The warning letter had an adverse impact on the company’s earnings as new product approvals in the US from these sites were put on hold. The US market accounted for nearly half of Dr. Reddy’s total revenue of Rs15,470 crore in the year ended March 2016.
Manufacturing facilities of several Indian drug makers, including Sun Pharmaceutical Industries Ltd, Cadila Healthcare Ltd, Lupin Ltd, Cipla Ltd, Wockhardt Ltd, and Ipca Laboratories, have come under the USFDA’s scrutiny over the past few years for violations of norms.
Sun Pharma’s unit at Halol in Gujarat, which had received a warning letter in December 2015, was re-inspected in late- November 2016 but the USFDA again found lapses in manufacturing practices, disappointing investors who were expecting the plant to be cleared. After this episode, investors will be keenly watching for the outcome of the re-audit at Dr. Reddy’s facilities.
Along with the USFDA inspection timeline, Dr. Reddy’s has, in its presentation, charted out its growth strategy for the coming few years, which focuses largely on complex generics and specialty products in the US, as well as biologics.
The company has 83 abbreviated new drug applications awaiting the USFDA’s approval, which includes complex oral solids and complex injectables, ophthalmic products and dermatology products.
During fiscal years 2018-21, Dr. Reddy’s expects to commercialize a number of complex generics and over-the-counter brands in the US, ramp up its biosimilars business in India, and launch biosimilar Reditux, used to treat certain types of cancer and rheumatoid arthritis, in emerging markets.
During FY22-25, the company plans to launch specialty products in the US, expand in new markets like China, Japan and Columbia, and introduce differentiated proprietary products and biologics in regulated markets such as the US and EU.
The company is optimistic about its biologics portfolio and expects revenue of $150 million to $200 million from sales of these products in emerging markets by FY20 (2019-20). Contribution of biologics from emerging markets is expected to reach $300 million to $400 million by FY25.
Dr. Reddy’s has a portfolio of six existing biologic drugs, five products in clinical development and five in early-stage development. In 2012, the company had partnered with Merck Serono to co-develop its biosimilars portfolio and the pact covers co-development, manufacturing and commercialization of the compounds around the globe, with some specific country exceptions.

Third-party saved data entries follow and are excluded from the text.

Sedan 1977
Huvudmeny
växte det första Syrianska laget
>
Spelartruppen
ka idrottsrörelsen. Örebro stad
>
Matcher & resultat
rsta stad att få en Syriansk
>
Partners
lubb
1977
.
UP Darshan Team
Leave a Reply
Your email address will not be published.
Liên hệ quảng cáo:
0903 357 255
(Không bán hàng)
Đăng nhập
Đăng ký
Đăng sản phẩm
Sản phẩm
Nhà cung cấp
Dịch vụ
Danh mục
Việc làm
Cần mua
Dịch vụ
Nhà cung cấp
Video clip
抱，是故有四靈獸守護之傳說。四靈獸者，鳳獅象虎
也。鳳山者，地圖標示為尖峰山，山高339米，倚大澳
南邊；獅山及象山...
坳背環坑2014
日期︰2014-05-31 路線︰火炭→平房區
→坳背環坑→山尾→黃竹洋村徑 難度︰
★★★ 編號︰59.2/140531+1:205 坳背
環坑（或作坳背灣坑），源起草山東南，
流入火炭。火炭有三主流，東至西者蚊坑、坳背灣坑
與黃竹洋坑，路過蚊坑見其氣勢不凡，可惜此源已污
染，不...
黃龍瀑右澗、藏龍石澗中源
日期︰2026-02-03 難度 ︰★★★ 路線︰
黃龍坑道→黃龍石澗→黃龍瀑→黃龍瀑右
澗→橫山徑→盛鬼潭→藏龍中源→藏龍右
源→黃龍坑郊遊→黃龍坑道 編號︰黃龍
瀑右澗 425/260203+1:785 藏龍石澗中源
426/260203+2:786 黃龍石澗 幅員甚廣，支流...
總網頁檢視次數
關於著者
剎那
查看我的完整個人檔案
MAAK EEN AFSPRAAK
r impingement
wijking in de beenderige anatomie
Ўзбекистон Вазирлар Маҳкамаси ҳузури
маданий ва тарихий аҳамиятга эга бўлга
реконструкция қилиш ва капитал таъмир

The company is likely to commercialize a few biologics in the regulated markets in the coming years and expects profits from these products in the range of $150 million to $200 million by FY25. The operating margin for the biologics business, which is currently negative, is expected to be 35% by FY25.
The pharma company also expects $500 million in revenue from sales of proprietary products, mainly in the dermatology and neurology segment, in the US market by FY22. Dr. Reddy’s has launched two proprietary products—Zembrace SymTouch injection and Sernivo spray--in the US this fiscal and has a pipeline of about 16-17 products.